TO DO:
When a line in the records contains the string "buttons", copy that line.

EXERCISE MATERIAL:

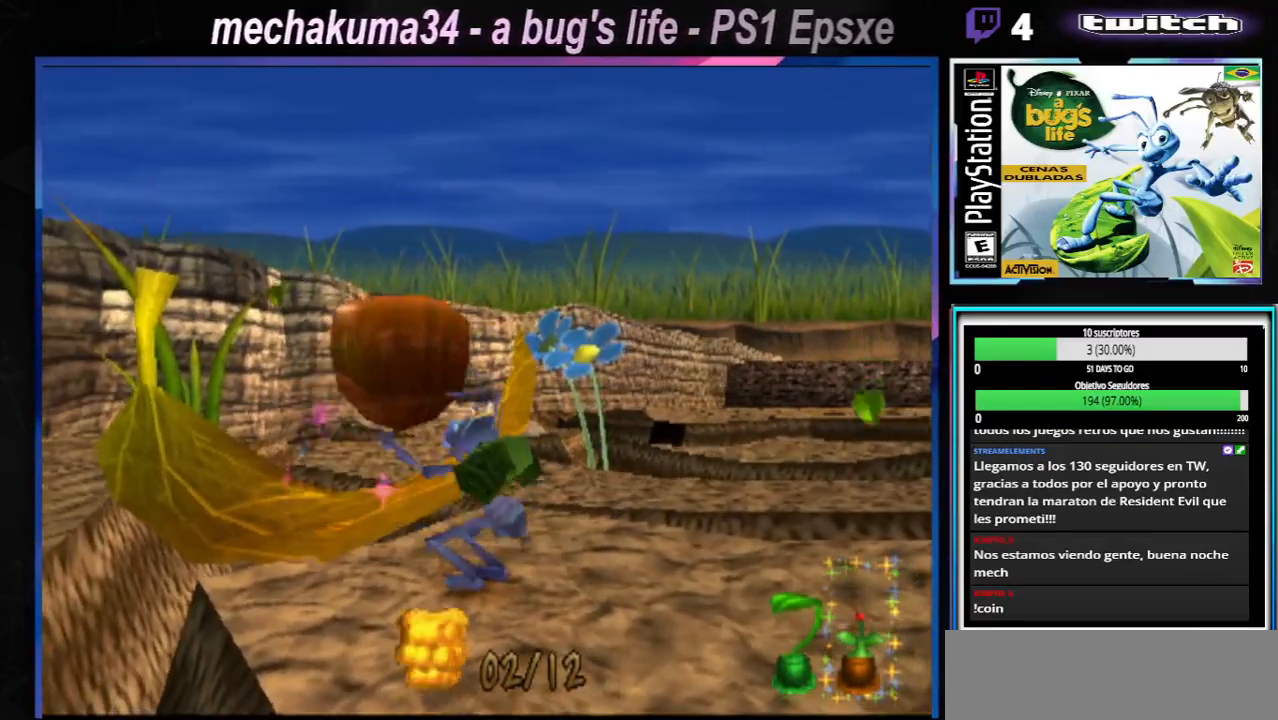
Gameplay with a controller (Xbox layout); each line is a JSON object with the inputs held at the frame after it. "events" lists button and stick changes between this image and that frame as [ms after this image, input, new state], when the widget could be followed in between. Not read: L1 L3 R1 R3.
{"buttons": [], "left_stick": "right", "right_stick": "center", "events": [[34, "left_stick", "center"], [134, "left_stick", "right"]]}
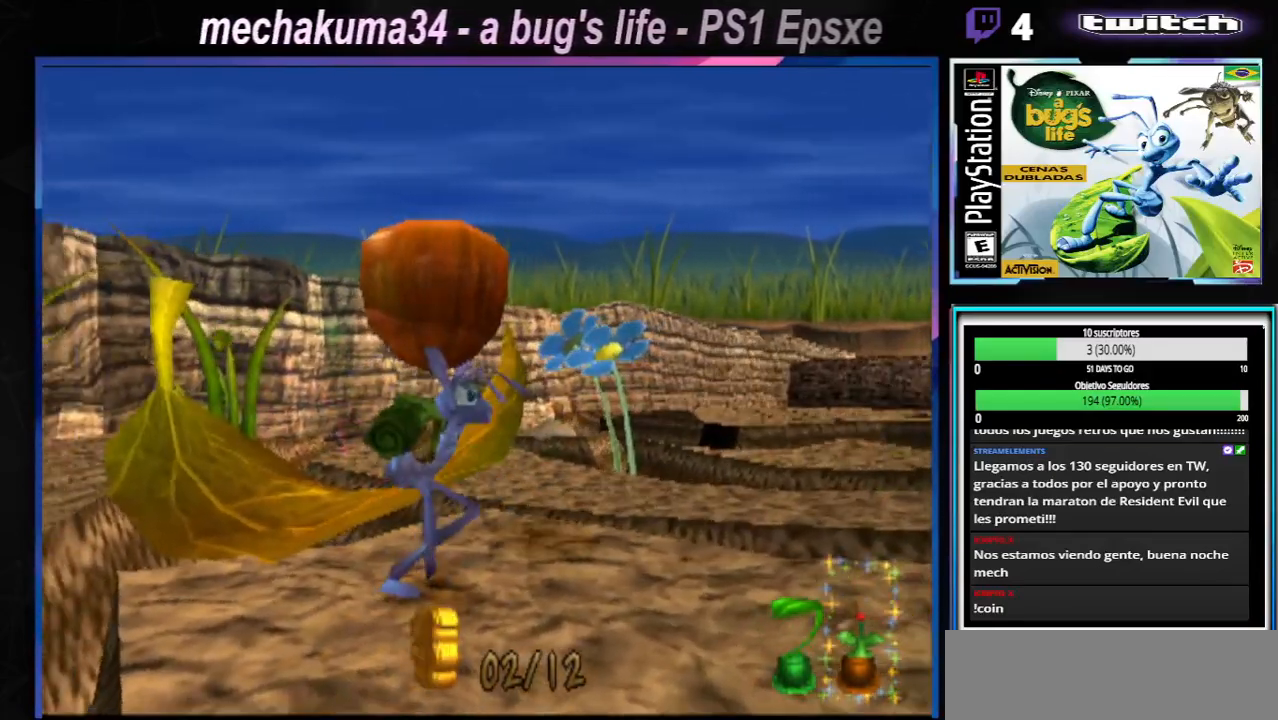
{"buttons": [], "left_stick": "right", "right_stick": "center", "events": []}
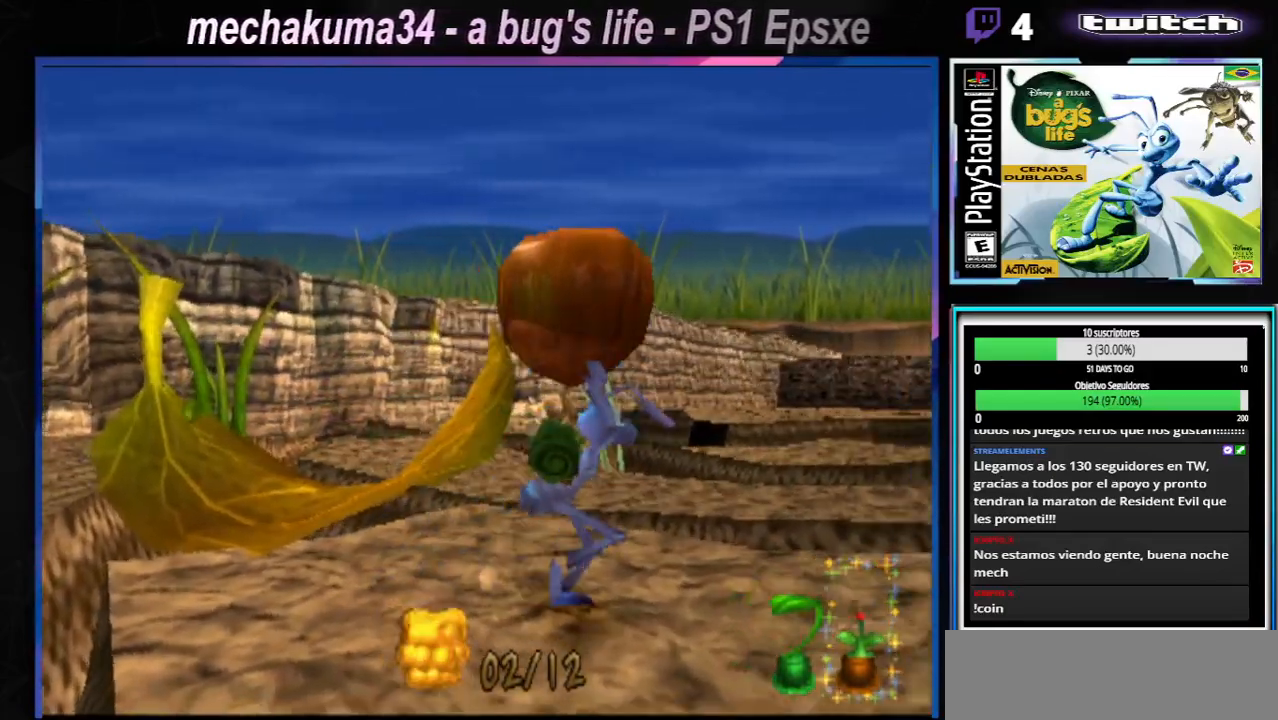
{"buttons": [], "left_stick": "up-right", "right_stick": "center", "events": [[400, "left_stick", "up-right"]]}
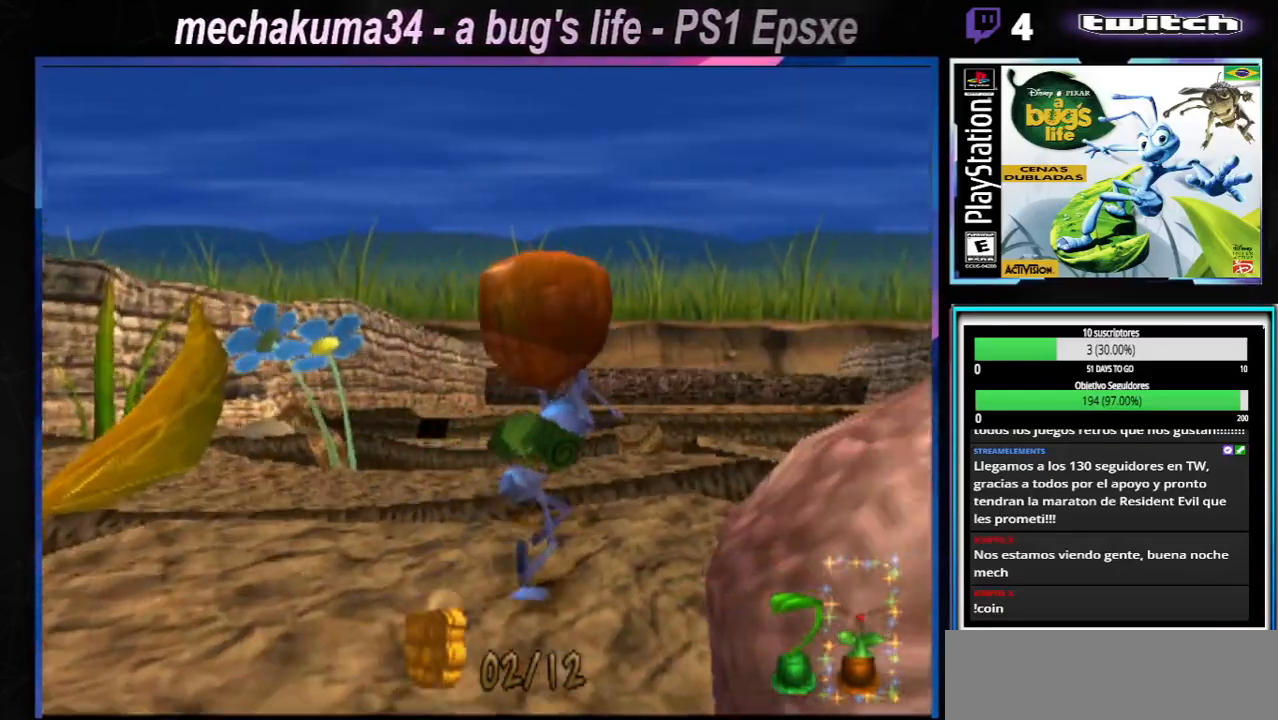
{"buttons": [], "left_stick": "right", "right_stick": "center", "events": [[251, "left_stick", "right"]]}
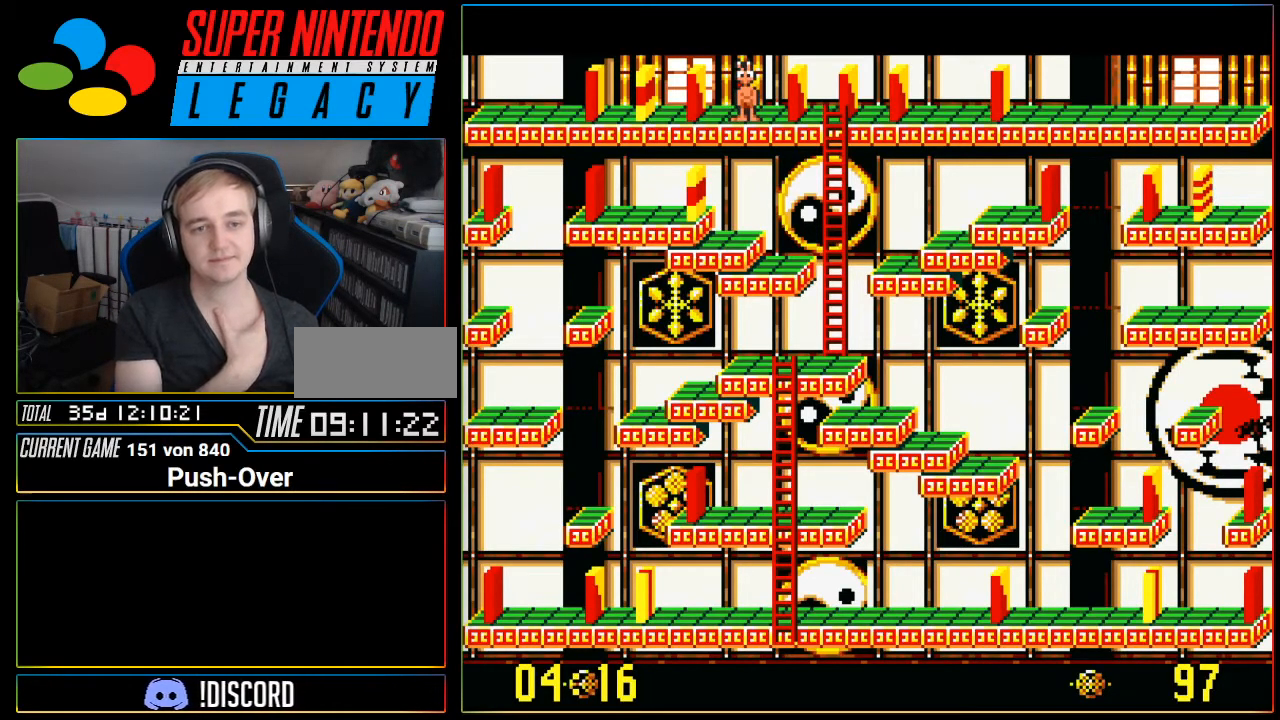
Gameplay with a controller (Nintendo layout); each line is a JSON object with the inputs held at the frame after it. "events" lists button and stick changes between this image and that frame as [ms after this image, input, new state], when the widget could be followed in between. Not read: L3 R3.
{"buttons": ["DPAD_LEFT"], "events": [[434, "DPAD_LEFT", "down"]]}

WRITTEN SOLUTION:
{"buttons": [], "left_stick": "right", "right_stick": "center", "events": [[34, "left_stick", "center"], [134, "left_stick", "right"]]}
{"buttons": [], "left_stick": "right", "right_stick": "center", "events": []}
{"buttons": [], "left_stick": "up-right", "right_stick": "center", "events": [[400, "left_stick", "up-right"]]}
{"buttons": [], "left_stick": "right", "right_stick": "center", "events": [[251, "left_stick", "right"]]}
{"buttons": ["DPAD_LEFT"], "events": [[434, "DPAD_LEFT", "down"]]}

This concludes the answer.